Top of DATA FOR ANALYSIS

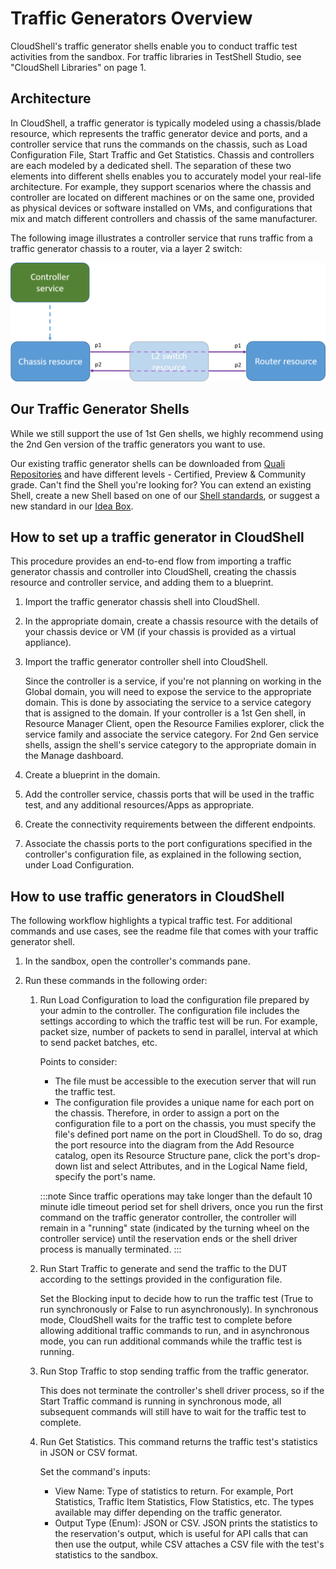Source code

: # Traffic Generators Overview

CloudShell's traffic generator shells enable you to conduct traffic test activities from the sandbox. For traffic libraries in TestShell Studio, see "CloudShell Libraries" on page 1.

## Architecture

In CloudShell, a traffic generator is typically modeled using a chassis/blade resource, which represents the traffic generator device and ports, and a controller service that runs the commands on the chassis, such as Load Configuration File, Start Traffic and Get Statistics. Chassis and controllers are each modeled by a dedicated shell. The separation of these two elements into different shells enables you to accurately model your real-life architecture. For example, they support scenarios where the chassis and controller are located on different machines or on the same one, provided as physical devices or software installed on VMs, and configurations that mix and match different controllers and chassis of the same manufacturer.

The following image illustrates a controller service that runs traffic from a traffic generator chassis to a router, via a layer 2 switch:

![](/Images/CloudShell-Portal/TrafficGeneratorsArchitecture.png)

## Our Traffic Generator Shells

While we still support the use of 1st Gen shells, we highly recommend using the 2nd Gen version of the traffic generators you want to use.

Our existing traffic generator shells can be downloaded from [Quali Repositories](https://github.com/orgs/QualiSystems/repositories) and have different levels - Certified, Preview & Community grade. Can't find the Shell you're looking for? You can extend an existing Shell, create a new Shell based on one of our [Shell standards](https://community.quali.com/repos/type/Standard.html), or suggest a new standard in our [Idea Box](https://community.quali.com/spaces/11/index.html).

## How to set up a traffic generator in CloudShell

This procedure provides an end-to-end flow from importing a traffic generator chassis and controller into CloudShell, creating the chassis resource and controller service, and adding them to a blueprint.

1. Import the traffic generator chassis shell into CloudShell.
2. In the appropriate domain, create a chassis resource with the details of your chassis device or VM (if your chassis is provided as a virtual appliance).
3. Import the traffic generator controller shell into CloudShell.
    
    Since the controller is a service, if you're not planning on working in the Global domain, you will need to expose the service to the appropriate domain. This is done by associating the service to a service category that is assigned to the domain. If your controller is a 1st Gen shell, in Resource Manager Client, open the Resource Families explorer, click the service family and associate the service category. For 2nd Gen service shells, assign the shell's service category to the appropriate domain in the Manage dashboard.
    
4. Create a blueprint in the domain.
5. Add the controller service, chassis ports that will be used in the traffic test, and any additional resources/Apps as appropriate.
6. Create the connectivity requirements between the different endpoints.
7. Associate the chassis ports to the port configurations specified in the controller's configuration file, as explained in the following section, under Load Configuration.

## How to use traffic generators in CloudShell

The following workflow highlights a typical traffic test. For additional commands and use cases, see the readme file that comes with your traffic generator shell.

1. In the sandbox, open the controller's commands pane.
2. Run these commands in the following order:
    
    1. Run Load Configuration to load the configuration file prepared by your admin to the controller. The configuration file includes the settings according to which the traffic test will be run. For example, packet size, number of packets to send in parallel, interval at which to send packet batches, etc.
        
        Points to consider:
        
        - The file must be accessible to the execution server that will run the traffic test.
        - The configuration file provides a unique name for each port on the chassis. Therefore, in order to assign a port on the configuration file to a port on the chassis, you must specify the file's defined port name on the port in CloudShell. To do so, drag the port resource into the diagram from the Add Resource catalog, open its Resource Structure pane, click the port's drop-down list and select Attributes, and in the Logical Name field, specify the port's name.
        
        :::note
        Since traffic operations may take longer than the default 10 minute idle timeout period set for shell drivers, once you run the first command on the traffic generator controller, the controller will remain in a "running" state (indicated by the turning wheel on the controller service) until the reservation ends or the shell driver process is manually terminated.
        :::
        
    2. Run Start Traffic to generate and send the traffic to the DUT according to the settings provided in the configuration file.
        
        Set the Blocking input to decide how to run the traffic test (True to run synchronously or False to run asynchronously). In synchronous mode, CloudShell waits for the traffic test to complete before allowing additional traffic commands to run, and in asynchronous mode, you can run additional commands while the traffic test is running.
        
    3. Run Stop Traffic to stop sending traffic from the traffic generator.
        
        This does not terminate the controller's shell driver process, so if the Start Traffic command is running in synchronous mode, all subsequent commands will still have to wait for the traffic test to complete.
        
    4. Run Get Statistics. This command returns the traffic test's statistics in JSON or CSV format.
        
        Set the command's inputs:
        
        - View Name: Type of statistics to return. For example, Port Statistics, Traffic Item Statistics, Flow Statistics, etc. The types available may differ depending on the traffic generator.
        - Output Type (Enum): JSON or CSV. JSON prints the statistics to the reservation's output, which is useful for API calls that can then use the output, while CSV attaches a CSV file with the test's statistics to the sandbox.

Bottom of DATA FOR ANALYSIS

# WHAT THE TASK REQUIRES
Update the data by changing each "chassis resource" to "traffic chassis resource", with everything else left as it is. Leave the pictures out of your answer.

# WRITTEN RESPONSE
Source code

: # Traffic Generators Overview

CloudShell's traffic generator shells enable you to conduct traffic test activities from the sandbox. For traffic libraries in TestShell Studio, see "CloudShell Libraries" on page 1.

## Architecture

In CloudShell, a traffic generator is typically modeled using a chassis/blade resource, which represents the traffic generator device and ports, and a controller service that runs the commands on the chassis, such as Load Configuration File, Start Traffic and Get Statistics. Chassis and controllers are each modeled by a dedicated shell. The separation of these two elements into different shells enables you to accurately model your real-life architecture. For example, they support scenarios where the chassis and controller are located on different machines or on the same one, provided as physical devices or software installed on VMs, and configurations that mix and match different controllers and chassis of the same manufacturer.

The following image illustrates a controller service that runs traffic from a traffic generator chassis to a router, via a layer 2 switch:

![](/Images/CloudShell-Portal/TrafficGeneratorsArchitecture.png)

## Our Traffic Generator Shells

While we still support the use of 1st Gen shells, we highly recommend using the 2nd Gen version of the traffic generators you want to use.

Our existing traffic generator shells can be downloaded from [Quali Repositories](https://github.com/orgs/QualiSystems/repositories) and have different levels - Certified, Preview & Community grade. Can't find the Shell you're looking for? You can extend an existing Shell, create a new Shell based on one of our [Shell standards](https://community.quali.com/repos/type/Standard.html), or suggest a new standard in our [Idea Box](https://community.quali.com/spaces/11/index.html).

## How to set up a traffic generator in CloudShell

This procedure provides an end-to-end flow from importing a traffic generator chassis and controller into CloudShell, creating the traffic chassis resource and controller service, and adding them to a blueprint.

1. Import the traffic generator chassis shell into CloudShell.
2. In the appropriate domain, create a traffic chassis resource with the details of your chassis device or VM (if your chassis is provided as a virtual appliance).
3. Import the traffic generator controller shell into CloudShell.
    
    Since the controller is a service, if you're not planning on working in the Global domain, you will need to expose the service to the appropriate domain. This is done by associating the service to a service category that is assigned to the domain. If your controller is a 1st Gen shell, in Resource Manager Client, open the Resource Families explorer, click the service family and associate the service category. For 2nd Gen service shells, assign the shell's service category to the appropriate domain in the Manage dashboard.
    
4. Create a blueprint in the domain.
5. Add the controller service, chassis ports that will be used in the traffic test, and any additional resources/Apps as appropriate.
6. Create the connectivity requirements between the different endpoints.
7. Associate the chassis ports to the port configurations specified in the controller's configuration file, as explained in the following section, under Load Configuration.

## How to use traffic generators in CloudShell

The following workflow highlights a typical traffic test. For additional commands and use cases, see the readme file that comes with your traffic generator shell.

1. In the sandbox, open the controller's commands pane.
2. Run these commands in the following order:
    
    1. Run Load Configuration to load the configuration file prepared by your admin to the controller. The configuration file includes the settings according to which the traffic test will be run. For example, packet size, number of packets to send in parallel, interval at which to send packet batches, etc.
        
        Points to consider:
        
        - The file must be accessible to the execution server that will run the traffic test.
        - The configuration file provides a unique name for each port on the chassis. Therefore, in order to assign a port on the configuration file to a port on the chassis, you must specify the file's defined port name on the port in CloudShell. To do so, drag the port resource into the diagram from the Add Resource catalog, open its Resource Structure pane, click the port's drop-down list and select Attributes, and in the Logical Name field, specify the port's name.
        
        :::note
        Since traffic operations may take longer than the default 10 minute idle timeout period set for shell drivers, once you run the first command on the traffic generator controller, the controller will remain in a "running" state (indicated by the turning wheel on the controller service) until the reservation ends or the shell driver process is manually terminated.
        :::
        
    2. Run Start Traffic to generate and send the traffic to the DUT according to the settings provided in the configuration file.
        
        Set the Blocking input to decide how to run the traffic test (True to run synchronously or False to run asynchronously). In synchronous mode, CloudShell waits for the traffic test to complete before allowing additional traffic commands to run, and in asynchronous mode, you can run additional commands while the traffic test is running.
        
    3. Run Stop Traffic to stop sending traffic from the traffic generator.
        
        This does not terminate the controller's shell driver process, so if the Start Traffic command is running in synchronous mode, all subsequent commands will still have to wait for the traffic test to complete.
        
    4. Run Get Statistics. This command returns the traffic test's statistics in JSON or CSV format.
        
        Set the command's inputs:
        
        - View Name: Type of statistics to return. For example, Port Statistics, Traffic Item Statistics, Flow Statistics, etc. The types available may differ depending on the traffic generator.
        - Output Type (Enum): JSON or CSV. JSON prints the statistics to the reservation's output, which is useful for API calls that can then use the output, while CSV attaches a CSV file with the test's statistics to the sandbox.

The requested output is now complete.